As to the question of the extra allowance, no authority is cited in support of the plaintiff’s claim, and the uniform practice is opposed to it. The question is not whether the learned trial justice might not have granted an extra allowance of five per cent to be computed upon the entire amount of the plaintiff’s ultimate recovery, both principal and interest, but is whether, upon the coming in of a verdict followed by the immediate granting of an extra allowance by way of a stated percentage, but with no direction or intimation by the court that the percentage allowed was upon anything beyond the verdict as rendered, the computation should be based upon the interest, as well as upon the amount of the verdict. The case of Boyd v. N. Y. C. & H. R. R. R. Co. (6 Civ. Proc. Rep. 222) is not in point because there the application for the extra allowance was made to the trial justice to cover the interest as well as the verdict, and was expressly granted at five ¡)er cent upon both items. In this case, however, the parties agree that no application was made for an extra allowance to be computed upon the interest, and that the court responded to the application as made only by the statement that an allowance of five per cent would be granted. This was equivalent to the granting of an allowance of $625 in express terms, that being five per cent upon the sum just announced by the jury, and presumably in the mind of the court as a basis for determining what would be a
As to the fifteenrdollar item the authorities are at variance, but the better opinion seems to favor the allowance of but one sum for costs after notice of trial and before trial. The venue in this case is laid in Kings county,where the calendar practice requires but one notice of trial, and the language of subdivision 3 of section 3251 of the Code of Civil Procedure seems to be explicit to the effect that fifteen dollars is to cover “ all proceedings ” after the notice and before the trial, except as otherwise prescribed, the exception being where a new trial is had, pursuant to an order granting the same, in which case the sum of twenty-five dollars is allowed for all proceedings after the grant of and before the new trial.
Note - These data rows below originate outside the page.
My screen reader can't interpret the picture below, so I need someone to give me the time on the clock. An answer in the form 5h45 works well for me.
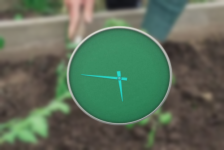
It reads 5h46
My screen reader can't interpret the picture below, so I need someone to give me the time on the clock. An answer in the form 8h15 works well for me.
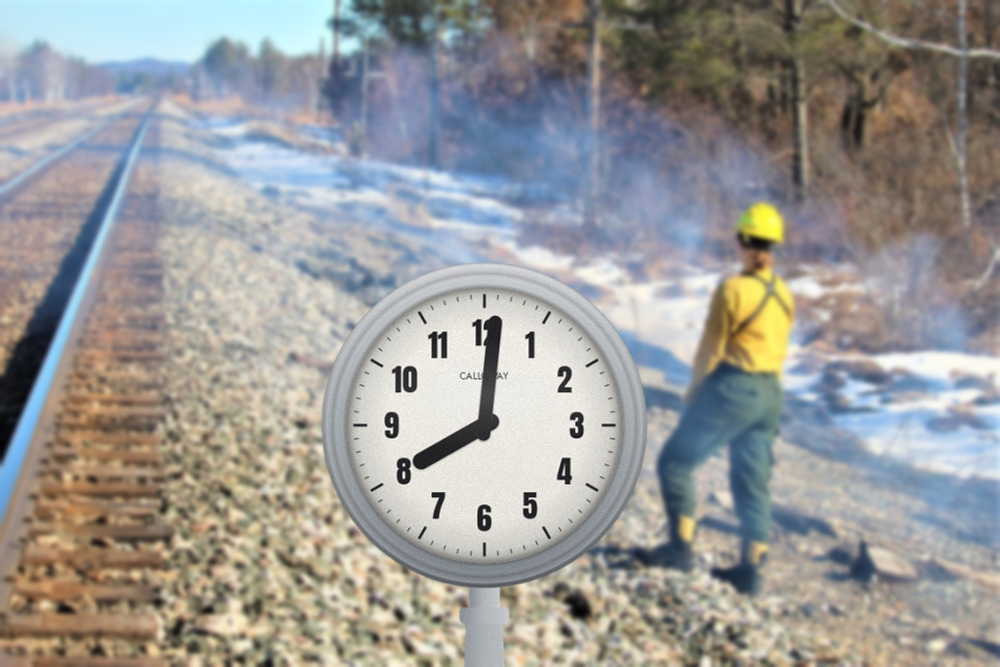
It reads 8h01
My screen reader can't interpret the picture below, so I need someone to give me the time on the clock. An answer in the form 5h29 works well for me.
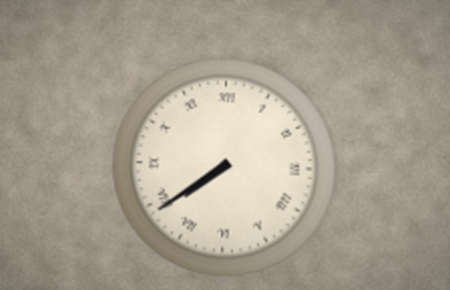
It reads 7h39
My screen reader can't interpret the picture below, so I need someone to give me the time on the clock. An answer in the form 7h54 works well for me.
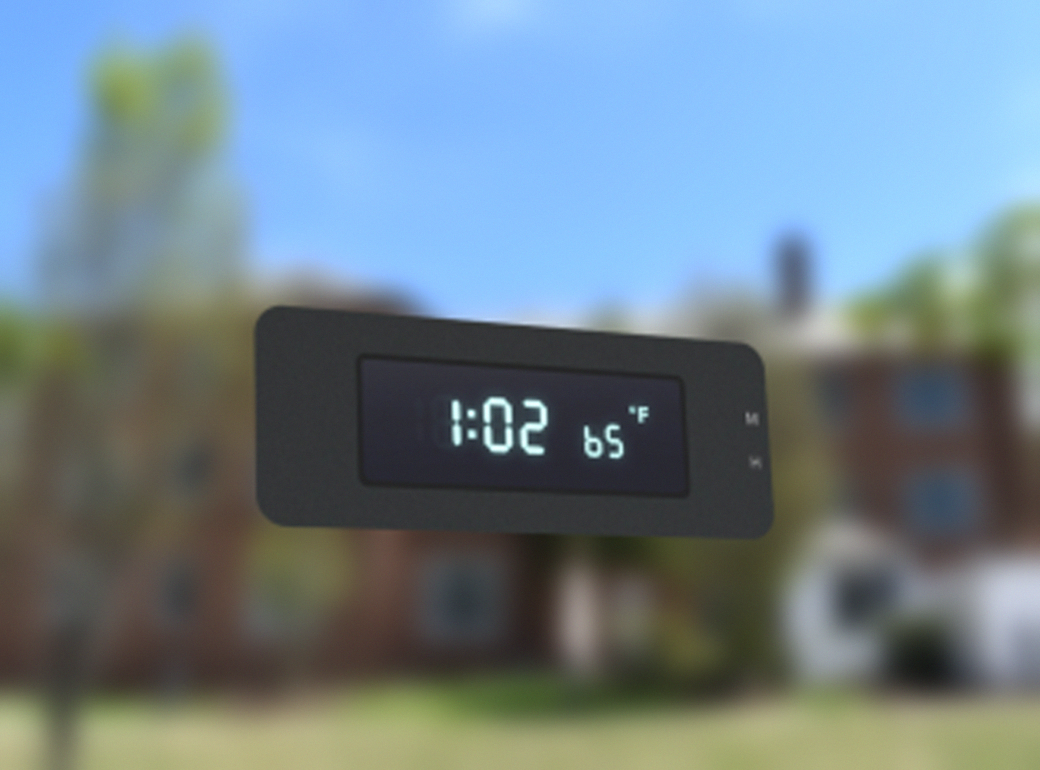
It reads 1h02
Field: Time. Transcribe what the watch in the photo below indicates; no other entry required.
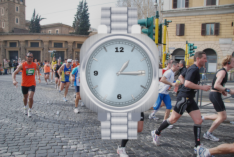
1:15
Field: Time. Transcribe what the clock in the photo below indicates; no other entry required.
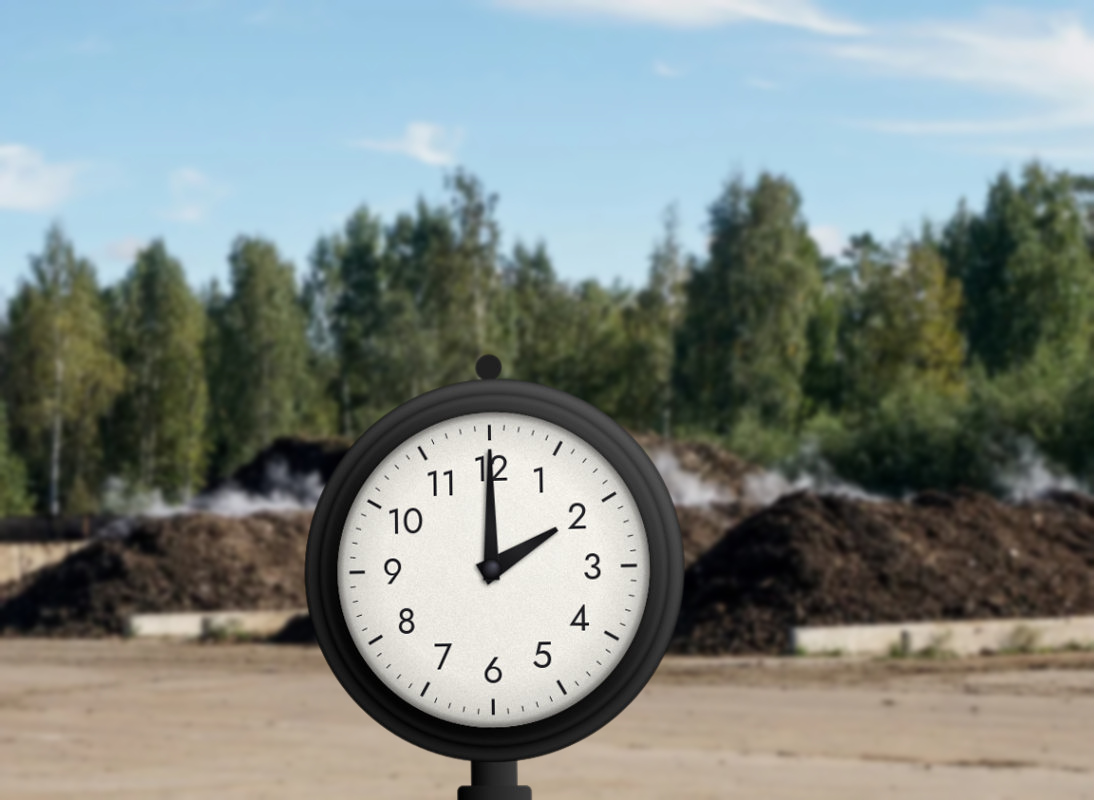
2:00
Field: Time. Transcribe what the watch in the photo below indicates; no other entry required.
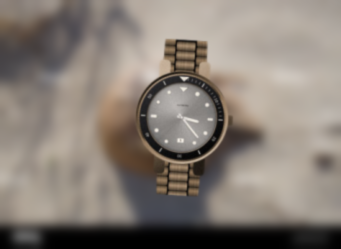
3:23
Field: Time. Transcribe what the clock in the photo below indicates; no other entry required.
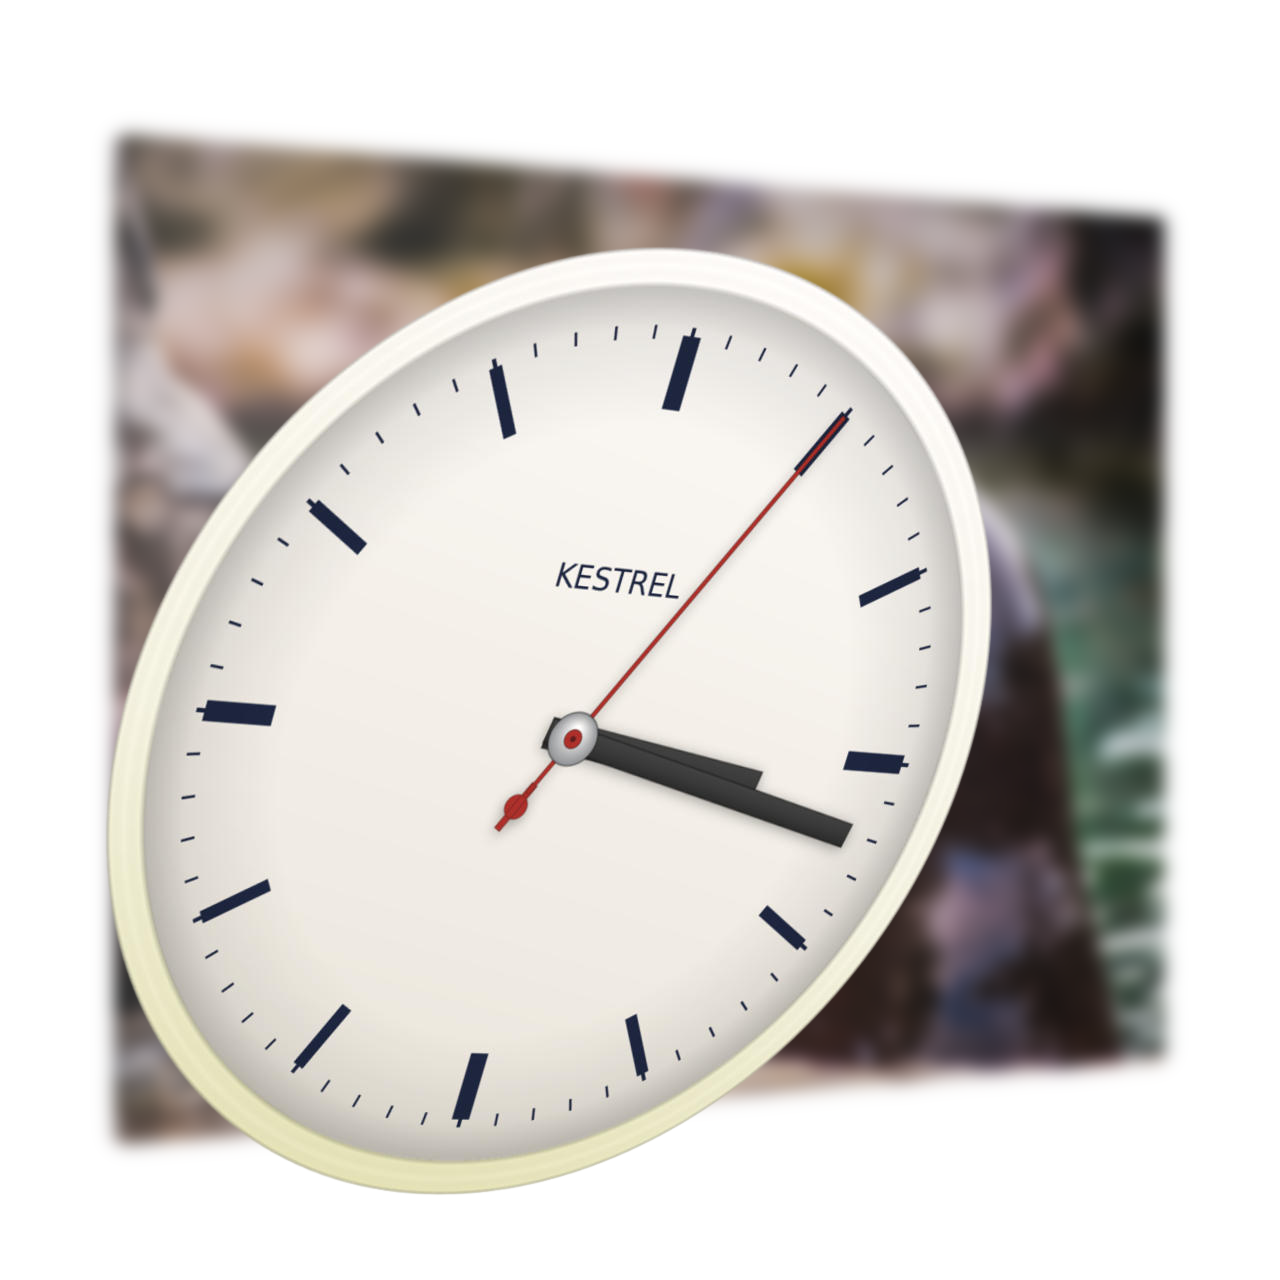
3:17:05
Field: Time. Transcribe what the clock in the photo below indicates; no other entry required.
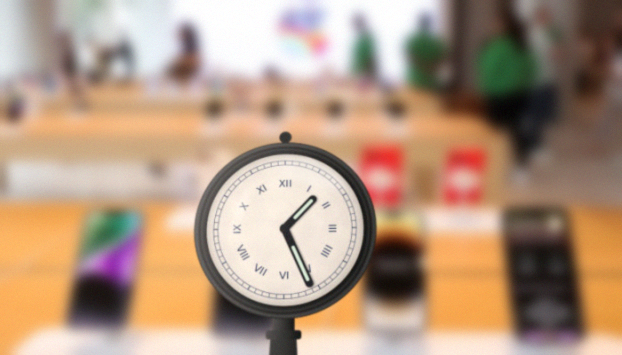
1:26
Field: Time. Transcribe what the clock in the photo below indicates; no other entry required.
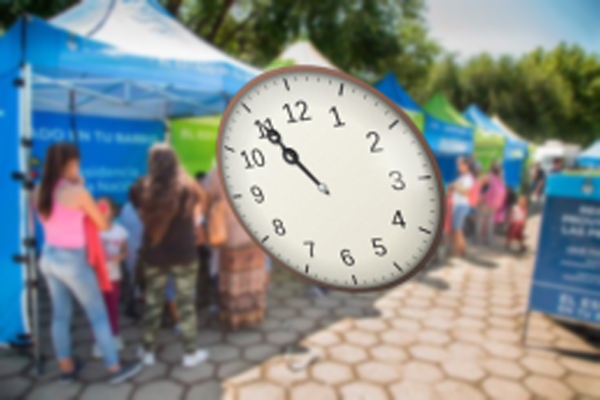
10:55
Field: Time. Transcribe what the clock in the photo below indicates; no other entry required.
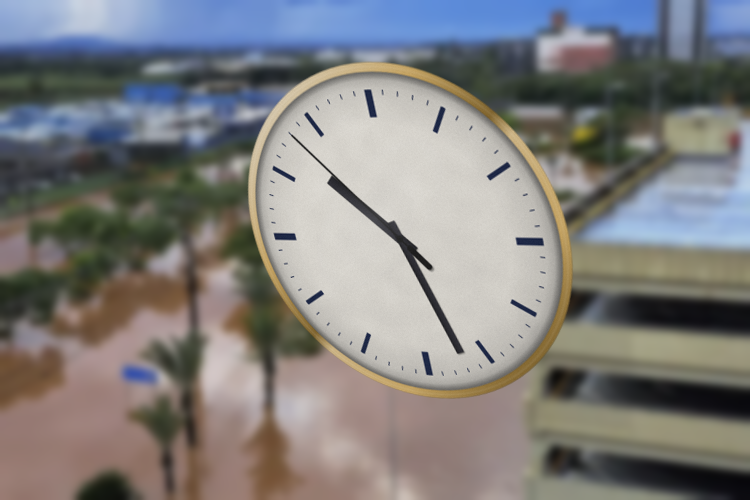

But where a jury fails to agree, the Code contemplates (§ 1181) that they will be discharged and that the trial will continue before another jury, “ and the same proceedings must be had before the new jury, as if it was the jury first empanelled.” Strictly speaking, there has been no trial where a jury disagrees, and only the trial which results in a verdict or decision can be regarded as the trial referred to in section 3251.. If it were intended that fifteen dollars costs should be allowed for proceedings after notice of trial and before each mistrial, it is reasonable to assume that the statute would have so declared. In the absence of such declaration it is a fair and-reasonable construction that the allowance of fifteen dollars is for all proceedings after the notice and before the trial of the case, that is a real and complete and not an abortive trial, or attempt at trial. In Spring v. Day (44 How. Pr. 390) the Superior Court Special Term in March, 1873, held that the taxation of an additional item of fifteen dollars was proper where the jury had previously disagreed, but the court appears to have been influenced by the fact that “ after the jury had disagreed on the first trial the defendant was obliged to renotice the case for trial and go through the same proceedings preparatory to-the second trial, that he had for the first.” This decision was followed by the Special Term of the Court of Common Pleas in Zelmanovitz v. Manhattan Ry. Co. (33 N. Y. Supp. 583) and in
The order so far as appealed from should be reversed, and the taxation of costs modified accordingly.
All concurred, except Jenks, J., not sitting.
Order so far as appealed from reversed, and taxation of costs modified in accordance with opinion of Hirsohberg, J.